Ele está ao meu lado, no carro, no posto de gasolina, na festa — o corpo todo ali, encostado em mim, o cheiro dele familiar, a mão dele às vezes pousando na minha coxa como se isso já bastasse. E, no entanto, ausente. Porque presença não é distância zero entre dois corpos. É outra coisa, mais difícil de provar e mais fácil de sentir: é o que a pessoa faz com o que você diz, depois que você já disse. É se algo do que saiu da sua boca sobrevive dentro da cabeça dele por mais de um minuto.

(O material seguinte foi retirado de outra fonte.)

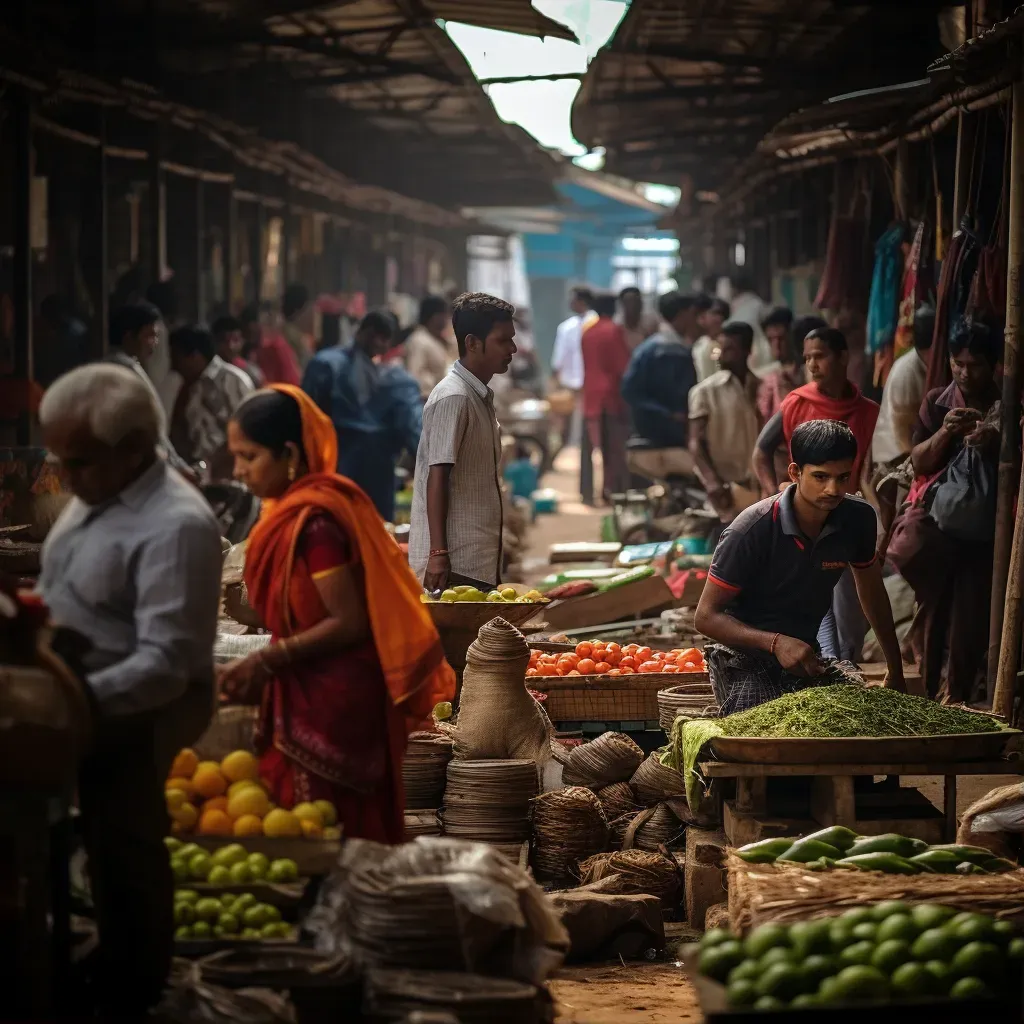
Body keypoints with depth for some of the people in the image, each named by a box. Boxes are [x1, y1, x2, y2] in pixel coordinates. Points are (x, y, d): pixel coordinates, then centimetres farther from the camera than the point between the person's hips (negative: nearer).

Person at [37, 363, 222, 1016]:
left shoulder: (175, 526, -27)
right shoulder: (101, 493, 2)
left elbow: (165, 664, -31)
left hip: (134, 714, -8)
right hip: (91, 700, 8)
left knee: (124, 853, 6)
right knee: (107, 846, 20)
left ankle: (130, 998, 24)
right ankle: (114, 966, 38)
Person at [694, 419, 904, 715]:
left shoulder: (858, 519, -6)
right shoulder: (753, 530, -22)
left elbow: (871, 589, 14)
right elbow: (706, 616, -17)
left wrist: (895, 669, 22)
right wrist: (776, 643, -31)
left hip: (806, 654, 5)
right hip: (746, 659, -5)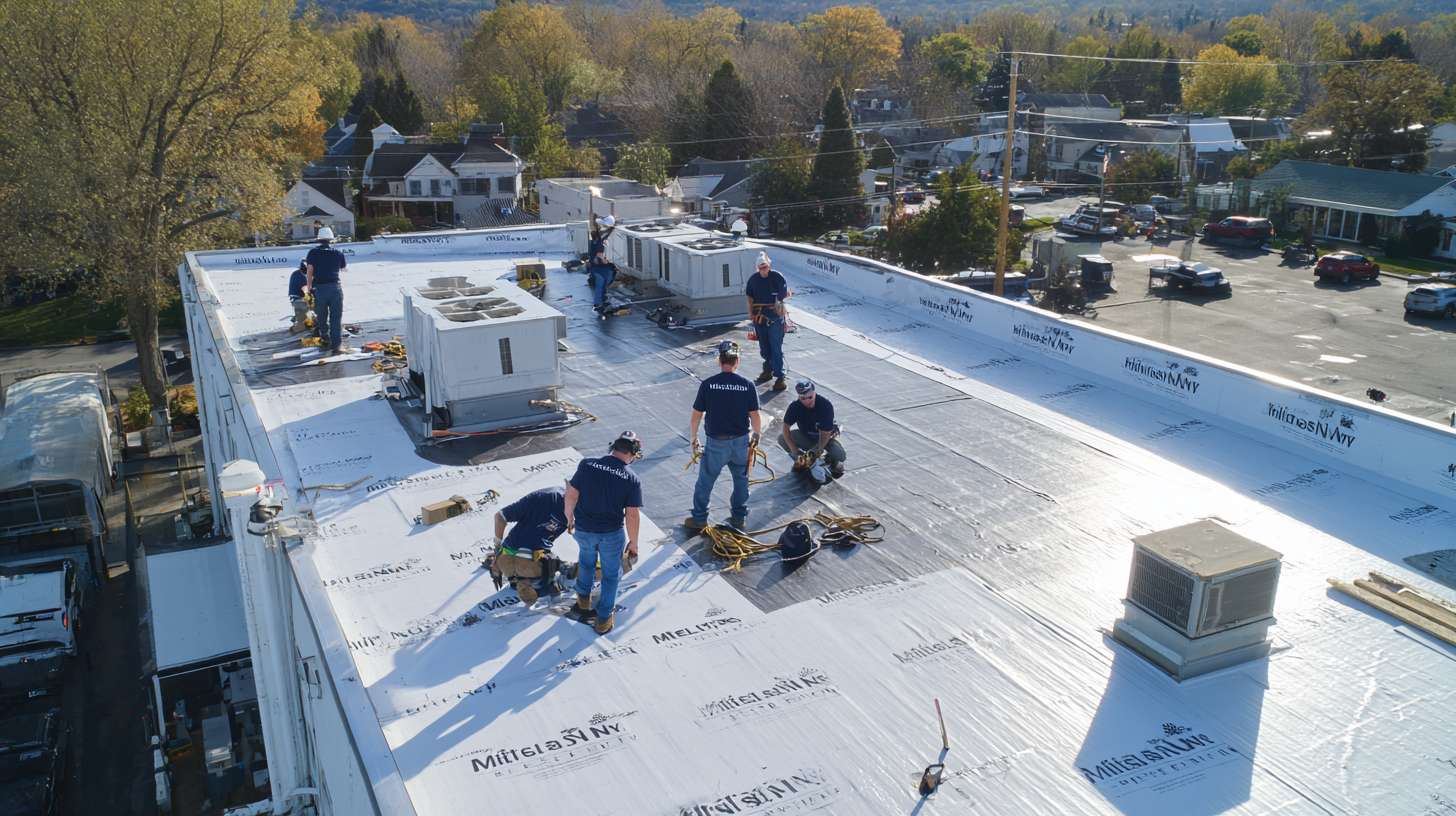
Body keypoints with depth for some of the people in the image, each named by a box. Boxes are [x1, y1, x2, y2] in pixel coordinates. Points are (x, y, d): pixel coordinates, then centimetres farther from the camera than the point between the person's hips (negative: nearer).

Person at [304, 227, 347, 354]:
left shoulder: (313, 253, 1)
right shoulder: (338, 253, 5)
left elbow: (310, 271, -4)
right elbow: (343, 268, 22)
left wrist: (309, 288, 5)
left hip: (319, 289, 0)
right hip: (336, 287, 0)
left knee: (321, 317, 18)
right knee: (336, 318, 2)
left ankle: (326, 340, 27)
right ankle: (335, 346, -1)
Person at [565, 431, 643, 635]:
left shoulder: (587, 465, -14)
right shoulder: (631, 479, -17)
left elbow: (571, 496, -8)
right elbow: (632, 515, -15)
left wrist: (569, 518, 10)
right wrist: (633, 542, -1)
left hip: (583, 530, 2)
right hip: (612, 534, -2)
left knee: (586, 562, 33)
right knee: (611, 574, 21)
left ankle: (583, 598, 53)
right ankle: (604, 618, 30)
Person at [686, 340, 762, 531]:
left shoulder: (707, 384, -12)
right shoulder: (747, 385, -8)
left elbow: (696, 415, -7)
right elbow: (754, 415, -1)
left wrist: (693, 438, 7)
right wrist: (756, 435, 16)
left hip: (716, 443, -2)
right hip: (741, 441, 2)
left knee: (705, 480, 14)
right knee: (741, 479, 20)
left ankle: (699, 519, 23)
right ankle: (739, 517, 30)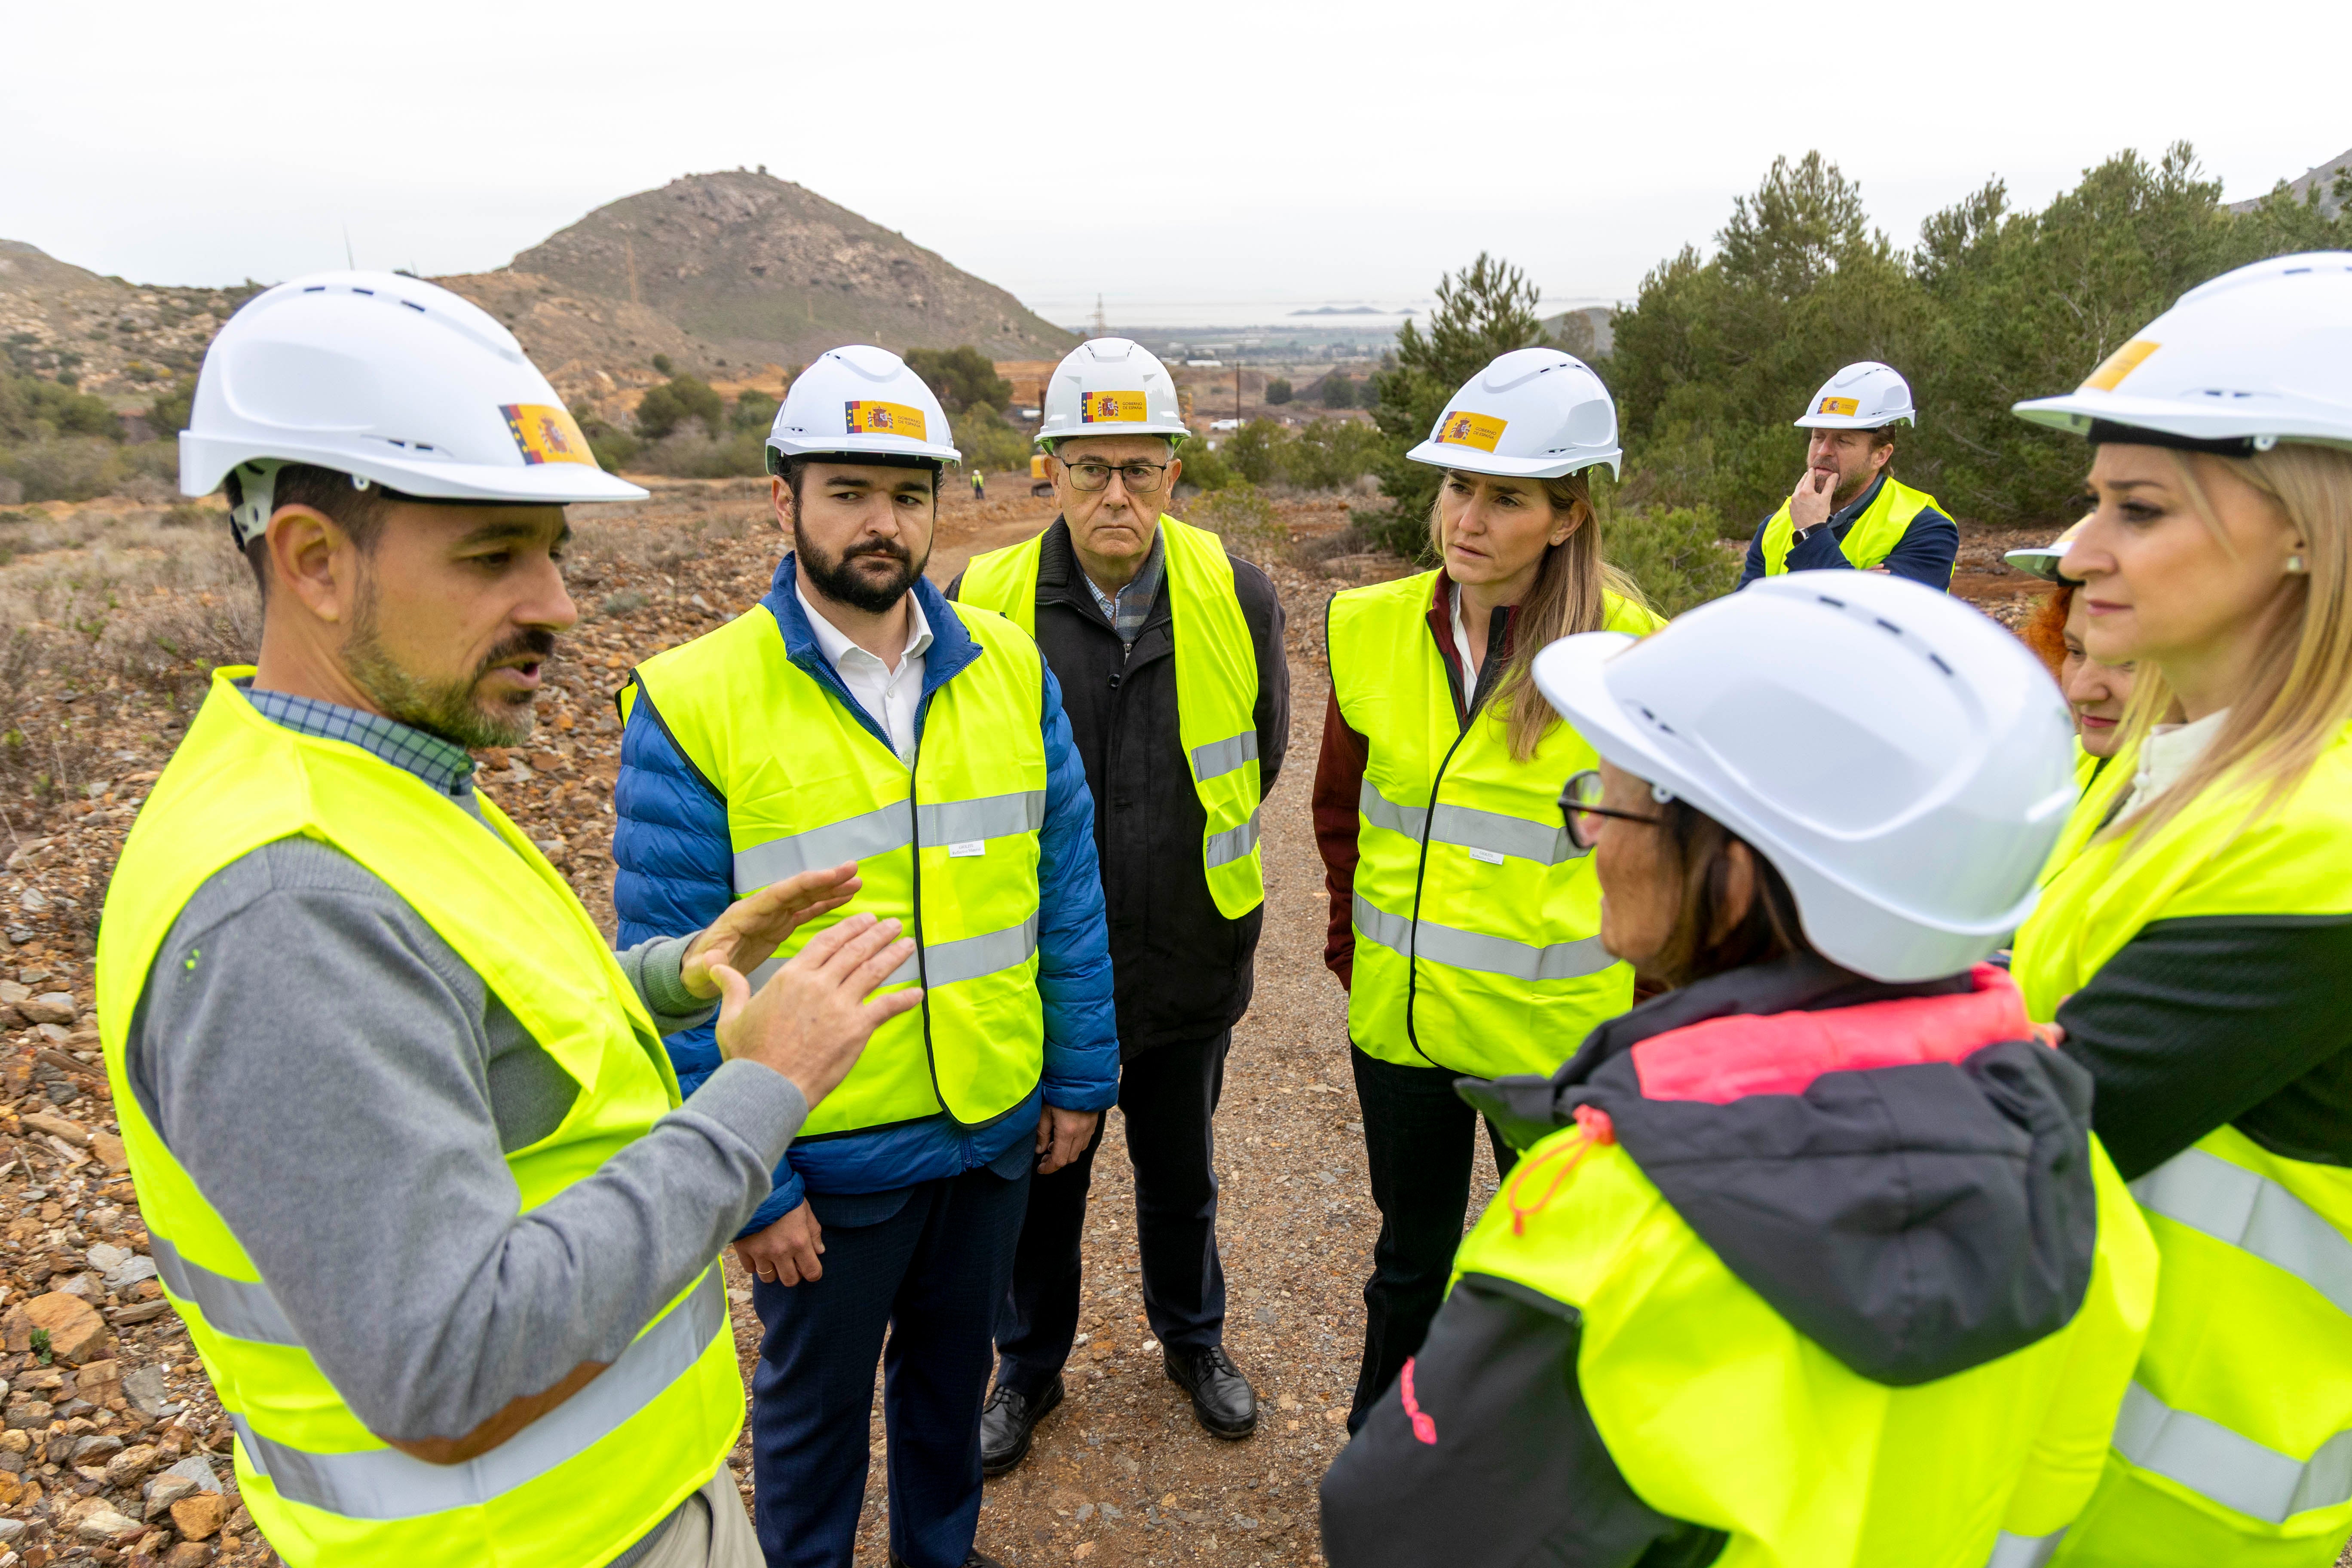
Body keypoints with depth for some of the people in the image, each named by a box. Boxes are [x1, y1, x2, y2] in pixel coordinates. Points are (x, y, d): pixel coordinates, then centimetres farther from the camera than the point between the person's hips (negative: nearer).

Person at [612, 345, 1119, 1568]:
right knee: (814, 1404, 21)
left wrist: (1081, 1075, 3)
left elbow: (1067, 887, 1)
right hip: (829, 1158, -3)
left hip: (997, 1130, 4)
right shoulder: (692, 706, -16)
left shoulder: (1009, 669, -5)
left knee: (952, 1367, 26)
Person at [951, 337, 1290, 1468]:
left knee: (1181, 1174, 22)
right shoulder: (985, 600, -14)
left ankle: (1193, 1339, 49)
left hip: (1189, 955, 1)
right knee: (1039, 1179, 18)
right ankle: (1028, 1366, 43)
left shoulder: (1235, 594, -9)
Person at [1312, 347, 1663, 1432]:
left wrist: (1647, 1009, -3)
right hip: (1401, 1013, 3)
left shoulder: (1627, 653, -13)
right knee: (1412, 1252, 21)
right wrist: (1355, 945, 9)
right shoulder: (1377, 628, -3)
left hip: (1556, 1022, -3)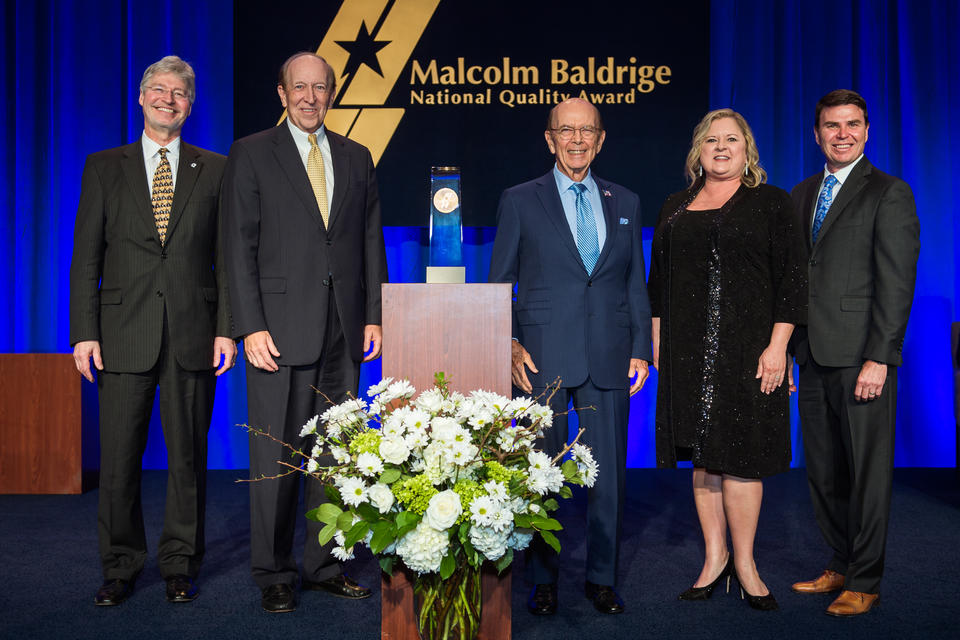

Eu falo, e o polegar dele desliza tela abaixo, um movimento tão automático quanto respirar. Falo de novo, mais alto por dentro dessa vez, embora a voz continue a mesma, e ele confunde meu silêncio com reprovação, confunde minha concordância com um olhar torto — porque estava noutro lugar, sempre noutro lugar, um lugar feito de luz azul e notificações, e volta para mim já errando a cena inteira, como quem chega no meio do filme e finge que assistiu do começo. Não é possível ouvir quem não está. E ele não está, mesmo quando está.

Presentes genéricos, comprados sem memória de nada que eu tenha dito; perguntas repetidas, a mesma pergunta de semana passada, feita de novo como se fosse a primeira vez; o mesmo assunto contado duas vezes porque da primeira ele simplesmente não guardou nada — nem o nome, nem o motivo, nem a data. Pequeno, cada um desses instantes, quase ridículo de tão pequeno quando contado sozinho. Somados, formam uma casa vazia onde deveria haver alguém me esperando à mesa, com a comida ainda quente e os olhos voltados para a porta.

Amar, para mim, sempre foi isso: carregar o outro para dentro das próprias escolhas, mesmo quando ele não está no quarto, mesmo quando ele nunca vai saber que foi carregado. Lembrar o que ele disse gostar, seis meses atrás, numa frase solta, jogada fora sem querer, e acertar o presente sem precisar perguntar nada, como quem lê um mapa que só eu decidi desenhar. E quando esse cuidado não volta na mesma moeda, a pergunta que fica não é "por que você não ouviu" — essa pergunta é fácil demais, quase covarde. A pergunta de verdade é: por que eu não bastei para que você quisesse ouvir?

Um casal pode dividir sete anos de cama, sete invernos, sete aniversários, e ainda assim nunca dividir uma frase até o fim. Pode-se estar acompanhado e, ainda assim, falar sozinho, a própria voz voltando sem eco, batendo numa parede que tem formato de gente mas função de tijolo. Há quem chame isso de rotina. Eu chamo pelo nome certo: solidão com testemunha.